Before the film's release it was already sold to multiple countries and territories, among them Germany, France, China, Spain, Turkey, South Korea, Poland, Romania, Hungary, Slovakia, the Czech Republic, the Middle East and the Commonwealth of Independent States. In February Epic Pictures Group bought the North American distribution rights. Early test footage of the film was shown on 31 March and 1 April at Dutch Comic Con in the Jaarbeurs in Utrecht.

===Trailer controversy===
In May 2018, the producers of the film announced that YouTube and Facebook had sent an email to them that they would not show the trailer of the film on their platforms because it was considered offensive to large groups of people. Producer Klaas de Jong also mentioned he got hundreds of angry mails from Christians who did not agree with their depiction of historical events.

==Release==
===Box office===
The film premiered on 23 June 2018, in an open air screening on the Wilhelminasquare in Leeuwarden, as part of the celebrations around the European Capital of Culture, a week later, on 28 June, it was released in cinemas nationwide. After its first month it only earned €332,785 back from its 8 million euro budget, making it the biggest box office bomb in the country's history. The producers of the film claimed this was because the warm weather and World Cup kept the public outside of cinemas. The film was released in 4DX in two Pathé-cinemas in Amsterdam and Rotterdam, making it the first Dutch film released in 4DX. Seven weeks after its release it was already moved to video on demand-platform Pathé Thuis. This was at the time the shortest window between a theatre release and home release for a big Dutch production, which normally takes a period of three months. The film was also later edited into a four-part television miniseries, where they showed unused footage of the film.

===Critical response===
The film received overwhelmingly negative reviews from the major Dutch newspapers. The Algemeen Dagblad said that everything in this movie takes too long, “the fight scenes, the introductions of the characters and the explanatory dialogue slow down the movie”. De Volkskrant gave it two stars, praising the fight scenes but finding the screenplay clearly lacking in logic and tension. NRC Handelsblad said the movie was weighed down by a very top-heavy screenplay and an over reliance on drama. Trouw praised actor Gijs Naber but complained about the awful dialogue which was clearly written from a 21st-century perspective. De Telegraaf while praising the ambition of the movies said that it takes too long and is overly reliant on close-ups and slow motion-scenes. They also praised Jonathan Banks in his role and remarked that it looked as if actor Jack Wouterse was in a completely different movie. Het Parool praised the fact that director Roel Reine put his own signature on the film and that the troubled production was barely noticeable. However they do mention that it is sometimes noticeable that they did not have enough extras in some of the fight scenes.

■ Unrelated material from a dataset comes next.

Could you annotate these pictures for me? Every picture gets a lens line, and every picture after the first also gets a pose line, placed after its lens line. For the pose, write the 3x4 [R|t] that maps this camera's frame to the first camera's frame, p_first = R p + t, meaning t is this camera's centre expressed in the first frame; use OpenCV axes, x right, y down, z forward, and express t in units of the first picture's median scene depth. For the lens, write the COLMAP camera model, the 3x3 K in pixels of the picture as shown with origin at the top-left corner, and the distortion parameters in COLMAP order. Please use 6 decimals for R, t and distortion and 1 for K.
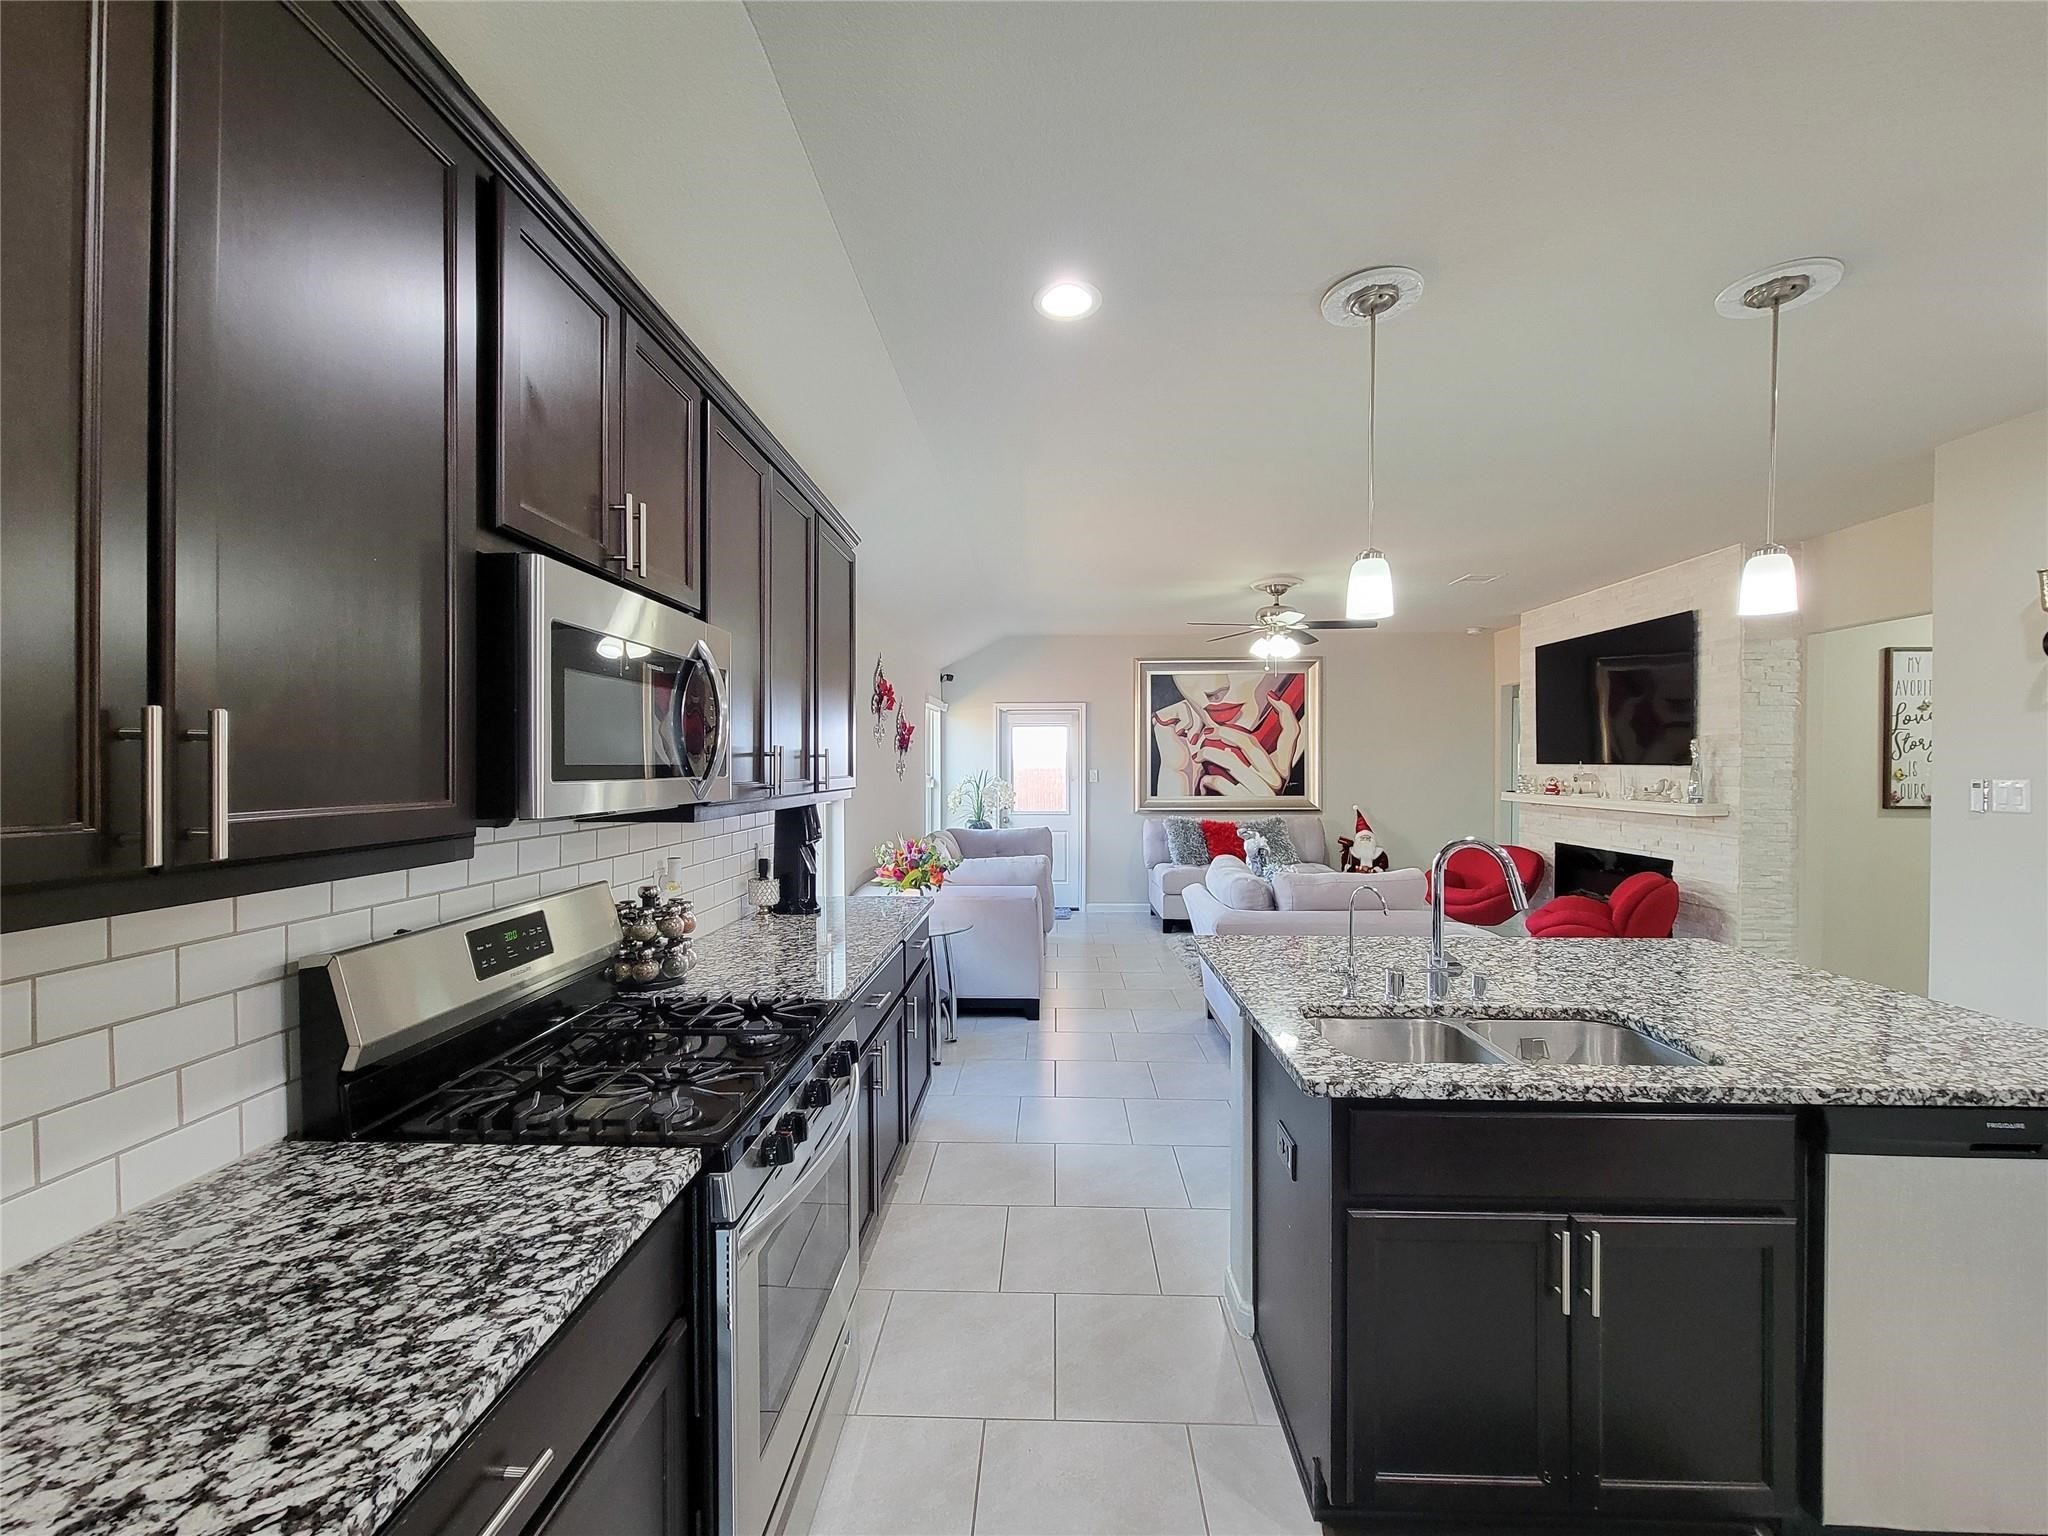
lens RADIAL K [[817.8, 0, 1031.8], [0, 817.8, 764.0], [0, 0, 1]] dist [0.008674, -0.000029]
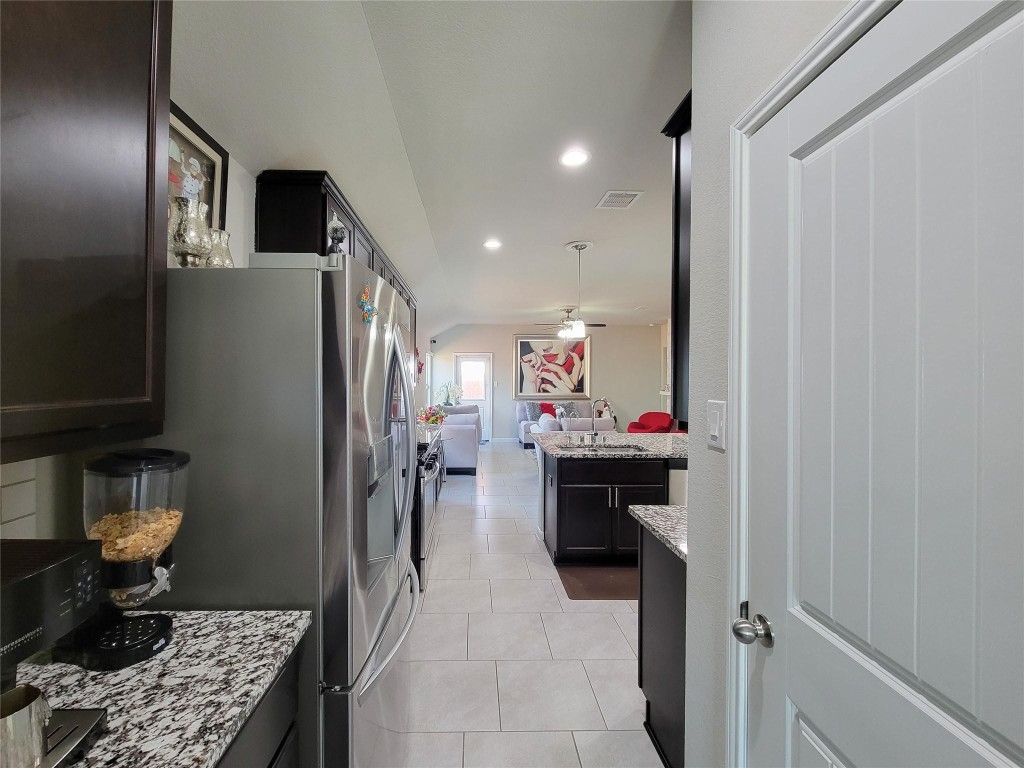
lens RADIAL K [[408.9, 0, 512.3], [0, 408.9, 380.3], [0, 0, 1]] dist [0.008674, -0.000029]
pose [[0.992543, 0.005341, 0.121776, -0.021724], [-0.005779, 0.999978, 0.003237, 0.000052], [-0.121756, -0.003916, 0.992552, -0.189611]]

===Historical inaccuracies===
In an article by Asing Walthaus of the Leeuwarder Courant, historian Han Nijdam noted several historical inaccuracies. He pointed out that the castle in the film and the knights with chainmail armour are from the Late Middle Ages and not from the Early Middle Ages that the film depicts. He also complained that the film portrays the Frysians as barbarians in animal hides living in leaking huts even though it is proven that they lived in wooden houses with woven tapestries on their walls. It was his conclusion that the film puts spectacle over any form of historical accuracy.

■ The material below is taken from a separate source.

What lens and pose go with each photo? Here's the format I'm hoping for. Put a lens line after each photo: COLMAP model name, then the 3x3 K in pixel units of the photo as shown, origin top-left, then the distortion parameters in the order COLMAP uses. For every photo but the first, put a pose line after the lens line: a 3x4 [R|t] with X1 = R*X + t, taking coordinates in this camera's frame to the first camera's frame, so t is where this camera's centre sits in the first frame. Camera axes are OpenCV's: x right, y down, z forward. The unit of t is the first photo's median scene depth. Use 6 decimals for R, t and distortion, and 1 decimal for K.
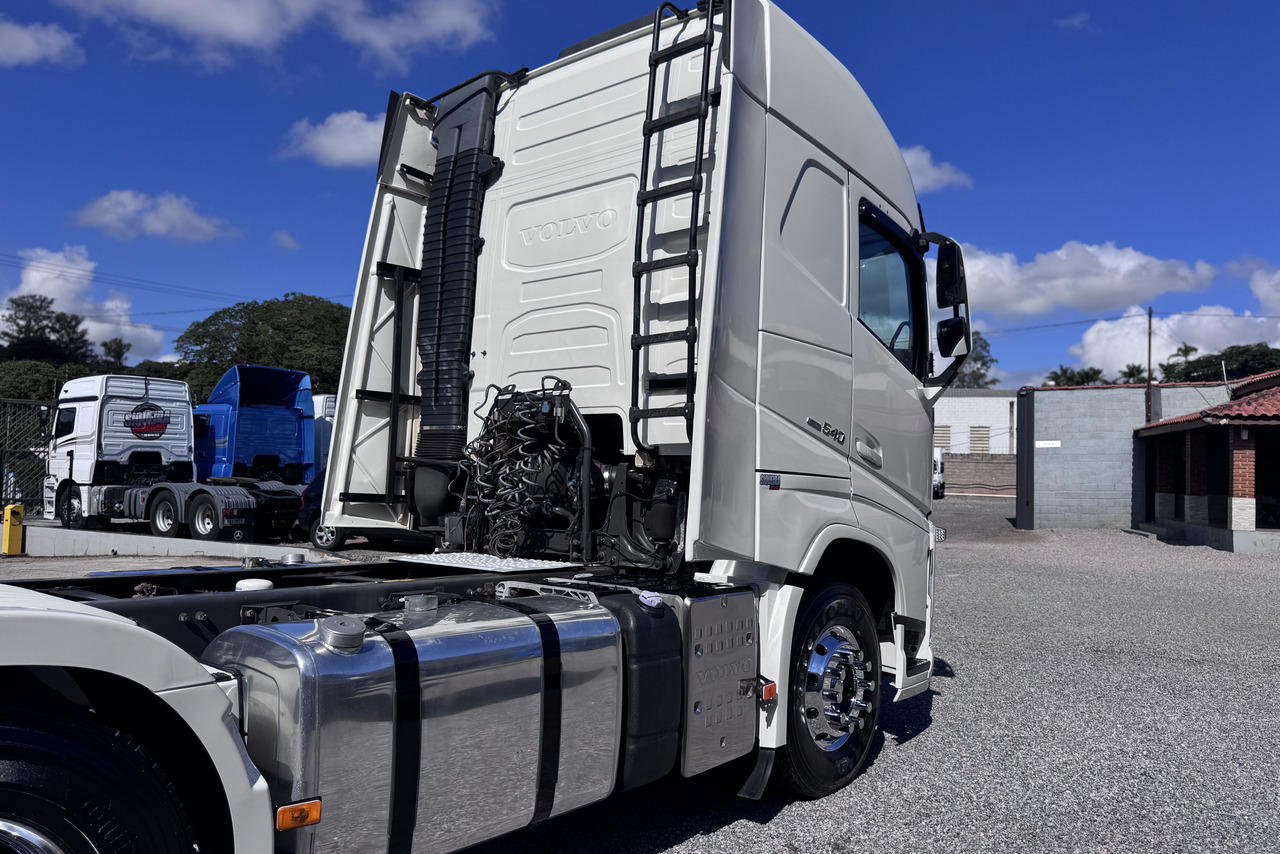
lens RADIAL K [[896.6, 0, 640.0], [0, 896.6, 427.0], [0, 0, 1]] dist [0.039324, -0.088547]
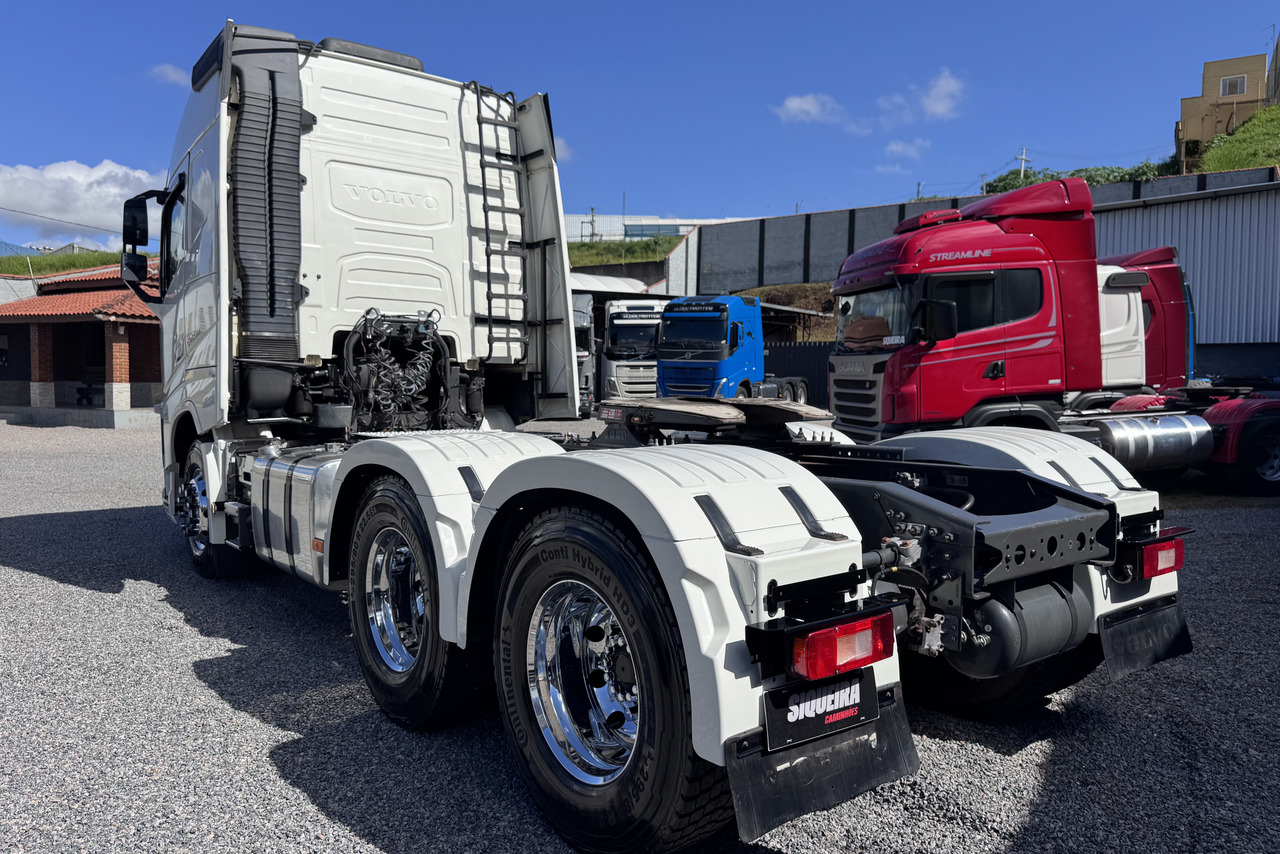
lens RADIAL K [[896.6, 0, 640.0], [0, 896.6, 427.0], [0, 0, 1]] dist [0.039324, -0.088547]
pose [[0.191764, -0.071808, 0.978811, -0.376494], [-0.054974, 0.994968, 0.083764, -0.001278], [-0.979900, -0.069872, 0.186851, 0.091371]]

===Awards and nominations===
The film was selected for the international Look-competition of the Ostend Film Festival. In July 2018, it was one of nine films shortlisted by the EYE film institute to be the Dutch entry for the Best Foreign Language Film at the 91st Academy Awards, but it was not selected. The film played at the Netherlands Film Festival but was, to the surprise of some major newspapers, not nominated for any Golden Calves.

===YouTube lawsuit===
In November 2018, the producers of the film announced that they would be suing YouTube for 200,000 euros because illegal copies of the film were viewed half a million times on the website.